After reading the Backup function in duplicacy_backupmanager.go, I have a clearer understanding of how the process works.

Chunks from the previous revision are never (re)uploaded

The backup function reads a list of chunks IDs from the last snapshot revision into a variable chunkCache. To populate chunkCache, the code looks at which chunk IDs are referenced by the previous snapshot revision. It does not verify whether those chunks actually exist on the storage.

// This cache contains all chunks referenced by last snasphot. Any other chunks will lead to a call to
// UploadChunk.
chunkCache := make(map[string]bool)

Importantly for this discussion, the code comment’s inverse is also true: any chunk which is listed in chunkCache is not uploaded.

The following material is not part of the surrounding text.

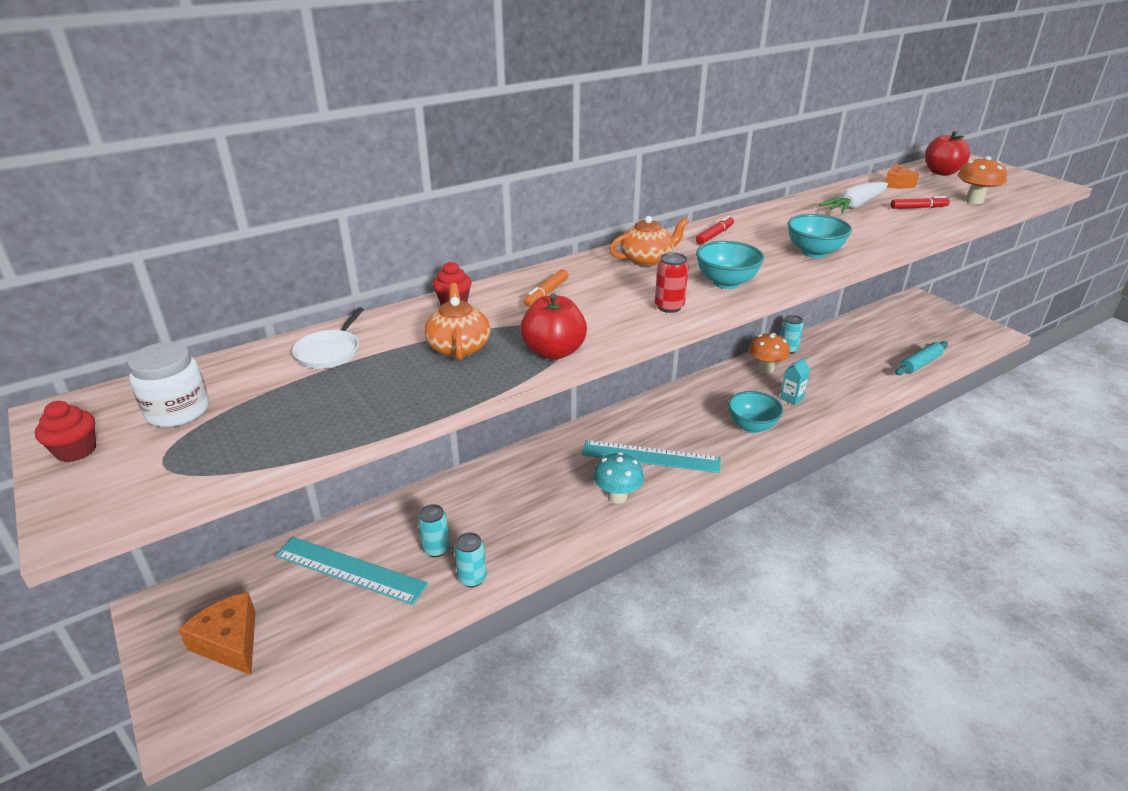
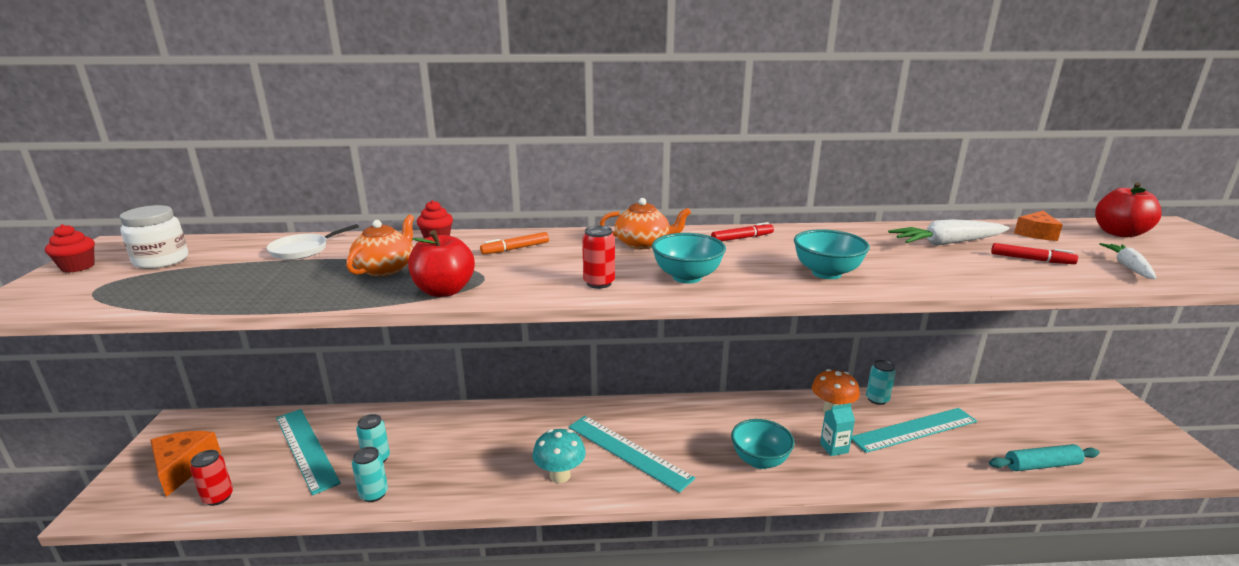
camera: 30 degrees right, 10 degrees down
(313, 649) = (218, 497): none -> red can
(830, 365) = (914, 430): none -> turquoise ruler
(974, 200) = (1128, 267): orange mushroom -> white carrot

In other words, Duplicacy will not, under any circumstance, attempt to upload any chunk that the previous snapshot revision already refers to.

File metadata is compared with the previous revision

I also see that the function looks to see if each local file has an exact match (by path, date and size) in the last snapshot revision. If it does, it just copies the chunk-id references from the last revision. It doesn’t make any attempt to (re)upload those chunks or verify whether they still exist on the storage.

However with the -hash option, the list of files in the last revision is ignored, and as a result, all local files are considered “new”, i.e. suitable for backing up. Everything goes into the chunker, all at once. This may result in a different chunking than previous revisions produced (see below).

TL;DR A new snapshot revision can be missing chunks, inherited from the previous revision

— unless the -hash option is used.

Read on for more of what I learned about trying to recreate missing chunks.

But can missing chunks be recreated?

The same file may be represented by different chunks in different contexts

My attempt at reading duplicacy_chunkmaker.go leads me to believe that a given chunk can contain data from more than one file. Files may be fed into the chunk maker in different orders / different combinations each time a backup runs, depending on the state of the file system at the time. Therefore, the exact same file will end up being chunked differently at different times — particularly the starting and ending data of files, and small files.

Please correct me if I’m misinterpreting the chunk maker’s behavior.

Therefore it may not be possible to get Duplicacy to recreate and reupload missing chunks, even if the source data still exists

The way that duplicacy creates and uploads chunks depends not only on the current state of files in the repository, but also on the complex ways that the filesystem has changed throughout the backup history. A given chunk may encode parts of two or more files which happened to be eligible for uploading at a particular moment, and it may be practically impossible to recreate the exact state that led to that chunking.